Radio streaming service Pandora may be a music company, but it’s also a business built on data.
At the heart of that data is the Music Genome Project. Twelve years in the making, it’s a big part of how the company decides how it will serve up your next song.
According to Pandora’s trans-Tasman boss Rick Gleave, 450 attributes are assessed by 25 music experts familiar with a wide ranges of genres, who go over every tune that goes into the genome.
The in-depth analysis means it can take as much as three months for a song to get a place in the genome. Currently there are a million songs, but Gleave says that will double.
Another tool in Pandora’s data arsenal that helps it personalise what a user hears is what Gleave calls the wisdom of the crowd. It’s collected 40 billion thumbs – users hit thumbs down or skip when they don’t want to hear the song next on offer.
“It’s a really important part of our data collection,” he says. “It’s making sure we know exactly what the next song should be, so that we know if you skip a song, we’ll give you what you like next.”
The company has what it dubs listener advocates in the US and Sydney who comb tweets, Facebook posts and emails from fans saying what they like and what they want to change.

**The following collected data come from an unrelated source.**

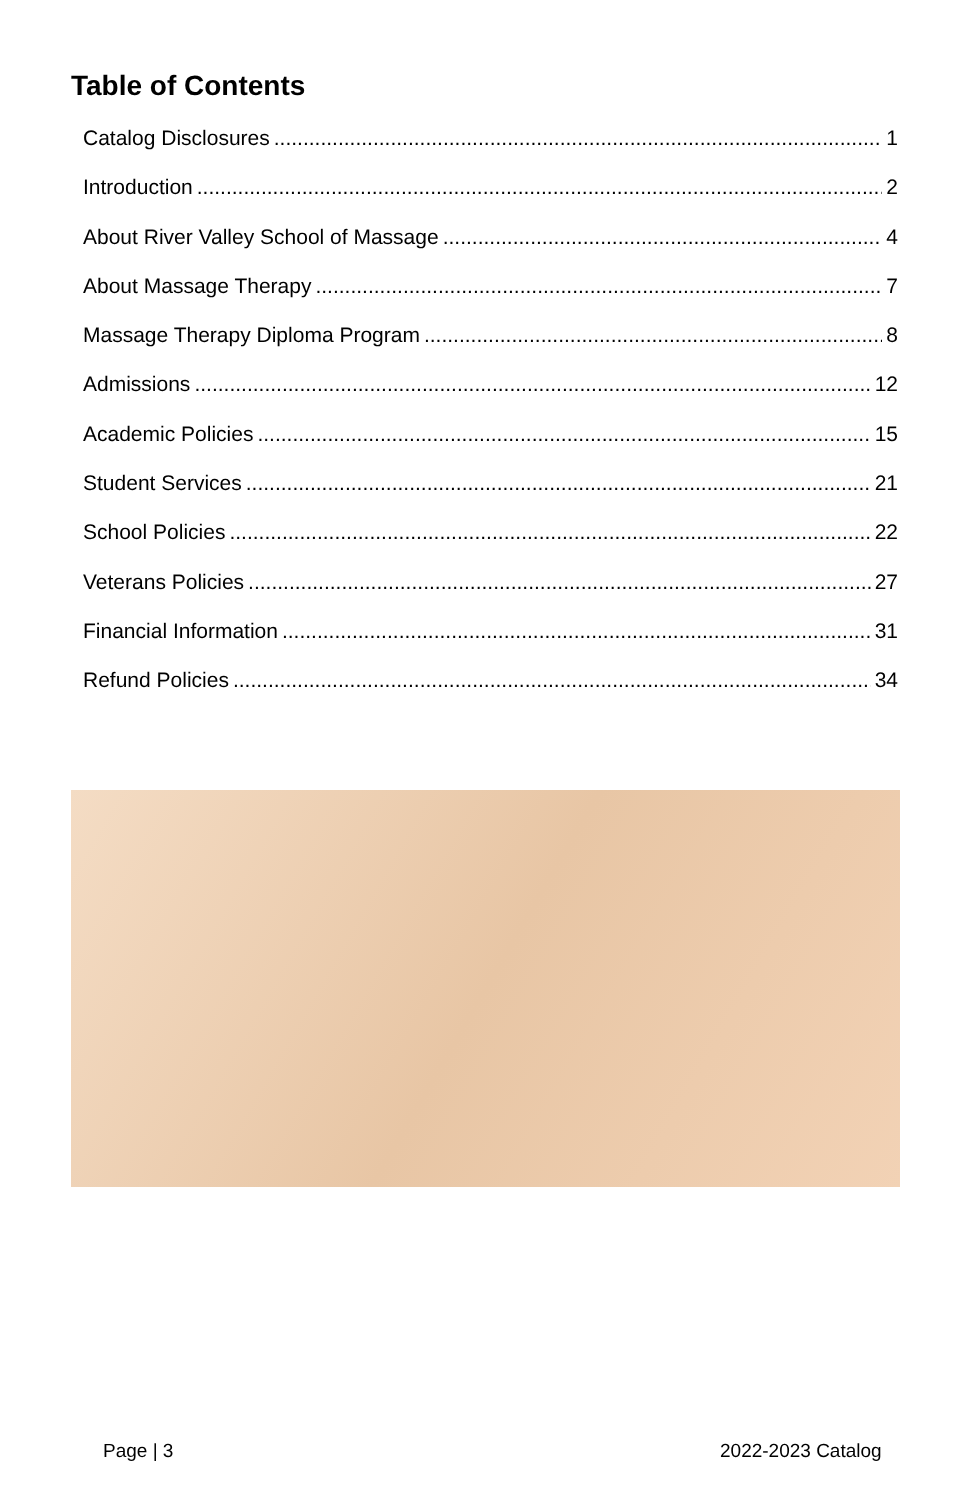Table of Contents
Catalog Disclosures 1
Introduction 2
About River Valley School of Massage 4
About Massage Therapy 7
Massage Therapy Diploma Program 8
Admissions 12
Academic Policies 15
Student Services 21
School Policies 22
Veterans Policies 27
Financial Information 31
Refund Policies 34
Page | 3 2022-2023 Catalog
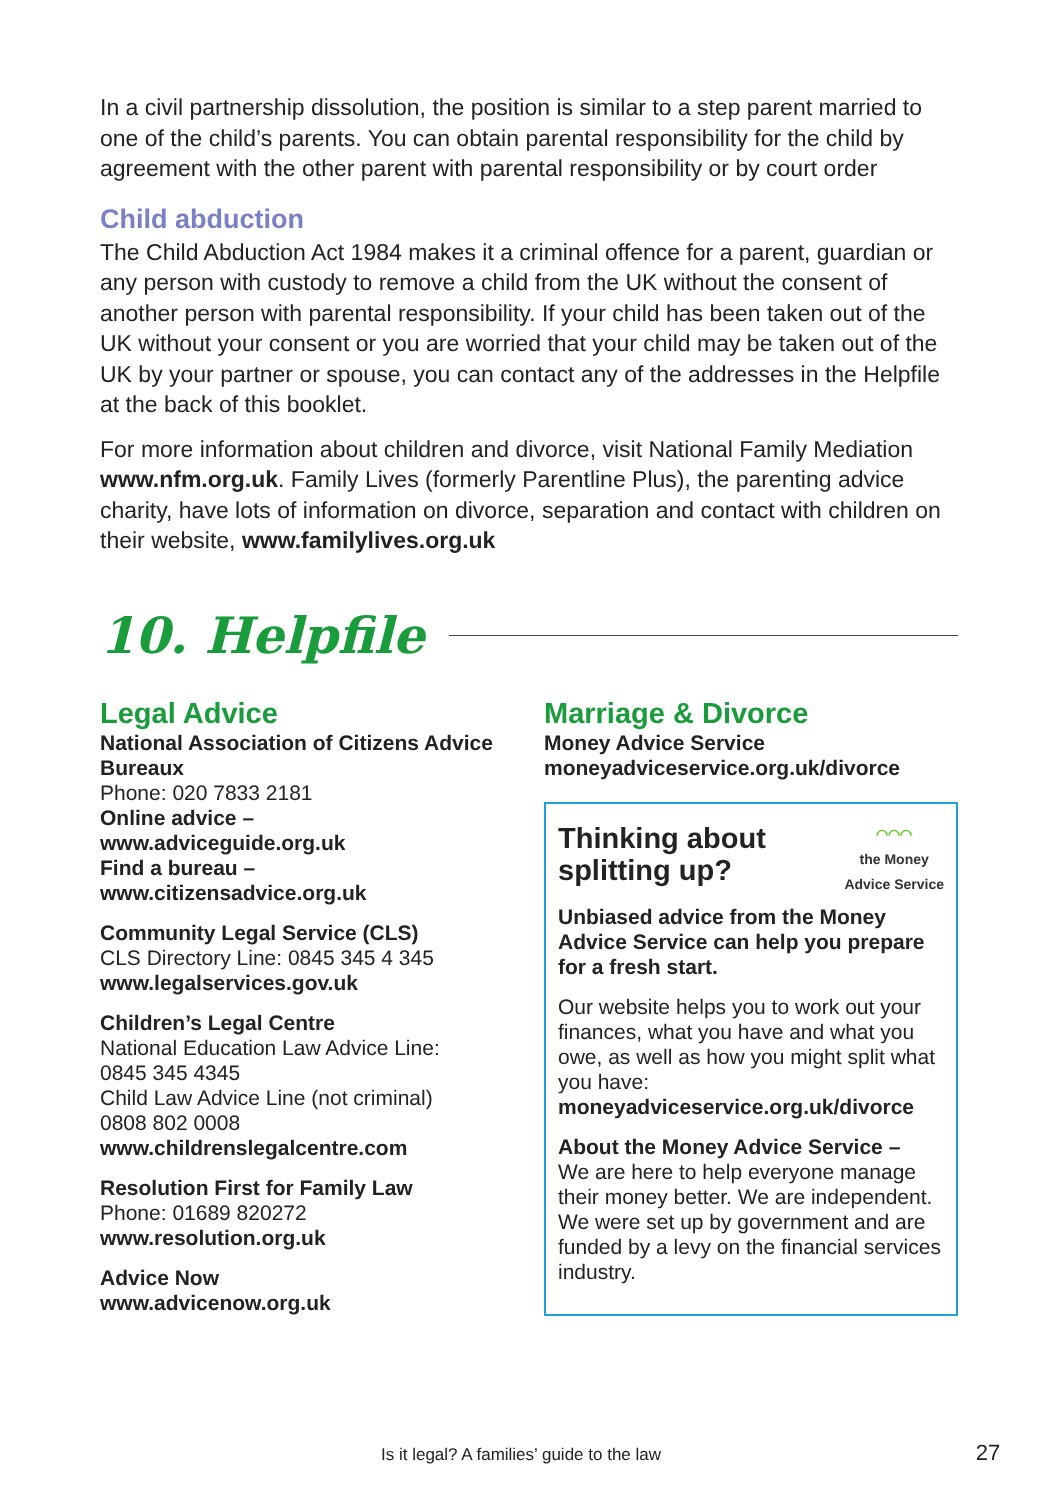In a civil partnership dissolution, the position is similar to a step parent married to one of the child’s parents. You can obtain parental responsibility for the child by agreement with the other parent with parental responsibility or by court order
Child abduction
The Child Abduction Act 1984 makes it a criminal offence for a parent, guardian or any person with custody to remove a child from the UK without the consent of another person with parental responsibility. If your child has been taken out of the UK without your consent or you are worried that your child may be taken out of the UK by your partner or spouse, you can contact any of the addresses in the Helpfile at the back of this booklet.
For more information about children and divorce, visit National Family Mediation www.nfm.org.uk. Family Lives (formerly Parentline Plus), the parenting advice charity, have lots of information on divorce, separation and contact with children on their website, www.familylives.org.uk
10. Helpfile
Legal Advice
National Association of Citizens Advice Bureaux
Phone: 020 7833 2181
Online advice –
www.adviceguide.org.uk
Find a bureau –
www.citizensadvice.org.uk
Community Legal Service (CLS)
CLS Directory Line: 0845 345 4 345
www.legalservices.gov.uk
Children’s Legal Centre
National Education Law Advice Line:
0845 345 4345
Child Law Advice Line (not criminal)
0808 802 0008
www.childrenslegalcentre.com
Resolution First for Family Law
Phone: 01689 820272
www.resolution.org.uk
Advice Now
www.advicenow.org.uk
Marriage & Divorce
Money Advice Service
moneyadviceservice.org.uk/divorce
Thinking about
splitting up?
◠◠◠
the Money
Advice Service
Unbiased advice from the Money Advice Service can help you prepare for a fresh start.
Our website helps you to work out your finances, what you have and what you owe, as well as how you might split what you have:
moneyadviceservice.org.uk/divorce
About the Money Advice Service –
We are here to help everyone manage their money better. We are independent. We were set up by government and are funded by a levy on the financial services industry.
Is it legal? A families’ guide to the law 27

To be as ubiquitous as possible, Pandora’s done a range of deals with companies from car makers to electronics companies. That means consumers can listen from the time they wake to day’s end, Gleave says.

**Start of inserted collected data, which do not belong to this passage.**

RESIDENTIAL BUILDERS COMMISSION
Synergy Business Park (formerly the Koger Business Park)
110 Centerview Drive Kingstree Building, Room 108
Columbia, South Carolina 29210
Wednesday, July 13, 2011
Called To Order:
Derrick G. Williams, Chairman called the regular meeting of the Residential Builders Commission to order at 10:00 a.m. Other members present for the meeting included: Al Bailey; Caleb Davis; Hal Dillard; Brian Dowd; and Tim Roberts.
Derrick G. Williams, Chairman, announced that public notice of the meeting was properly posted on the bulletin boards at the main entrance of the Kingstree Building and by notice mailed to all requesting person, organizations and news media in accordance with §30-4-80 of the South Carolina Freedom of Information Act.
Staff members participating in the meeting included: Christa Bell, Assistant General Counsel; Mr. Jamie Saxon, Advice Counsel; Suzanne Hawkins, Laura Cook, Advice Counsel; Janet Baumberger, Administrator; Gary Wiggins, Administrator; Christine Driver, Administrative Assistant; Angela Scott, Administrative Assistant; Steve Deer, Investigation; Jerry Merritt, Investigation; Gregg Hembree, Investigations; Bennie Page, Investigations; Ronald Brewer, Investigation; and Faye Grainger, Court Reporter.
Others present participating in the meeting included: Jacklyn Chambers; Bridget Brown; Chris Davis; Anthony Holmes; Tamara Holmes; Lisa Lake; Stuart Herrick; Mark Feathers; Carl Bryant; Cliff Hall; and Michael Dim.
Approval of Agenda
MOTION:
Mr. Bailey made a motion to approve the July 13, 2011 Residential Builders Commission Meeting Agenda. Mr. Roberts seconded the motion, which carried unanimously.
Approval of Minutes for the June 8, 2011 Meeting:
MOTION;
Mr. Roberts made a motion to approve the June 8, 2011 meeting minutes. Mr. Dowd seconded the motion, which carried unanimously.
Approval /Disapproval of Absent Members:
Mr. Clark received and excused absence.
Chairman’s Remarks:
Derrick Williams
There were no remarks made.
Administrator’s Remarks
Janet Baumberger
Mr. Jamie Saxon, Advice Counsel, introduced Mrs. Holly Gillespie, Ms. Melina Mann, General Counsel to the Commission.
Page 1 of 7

“I can get up at 6am and stream Pandora onto my Sonos. We have a significant number of car deals, the first is with Holden and we have others with Mazda and Ford, on the connected car. The 4G dashboard isn’t here yet, but you can Bluetooth connect or use a USB jack in your car.
“From nine to five there’s a lot of desktop use, then mobile usage kicks in about 3PM. Eighty percent of traffic is on mobile, evenly split between iOS and Android. There’s the iPad version or you can Air Play using Apple TV.
“There will be significant number of deals we’re brokering in market to make sure we’re on a number of touchpoints during the day.”
Pandora will never rely on traditional advertising, says Gleave, adding loyal listeners will on average recruit eight others via word of mouth. Through this method it’s on track to reach a million registered users across Australia and New Zealand by November, when it will celebrate its first birthday in the region, he says.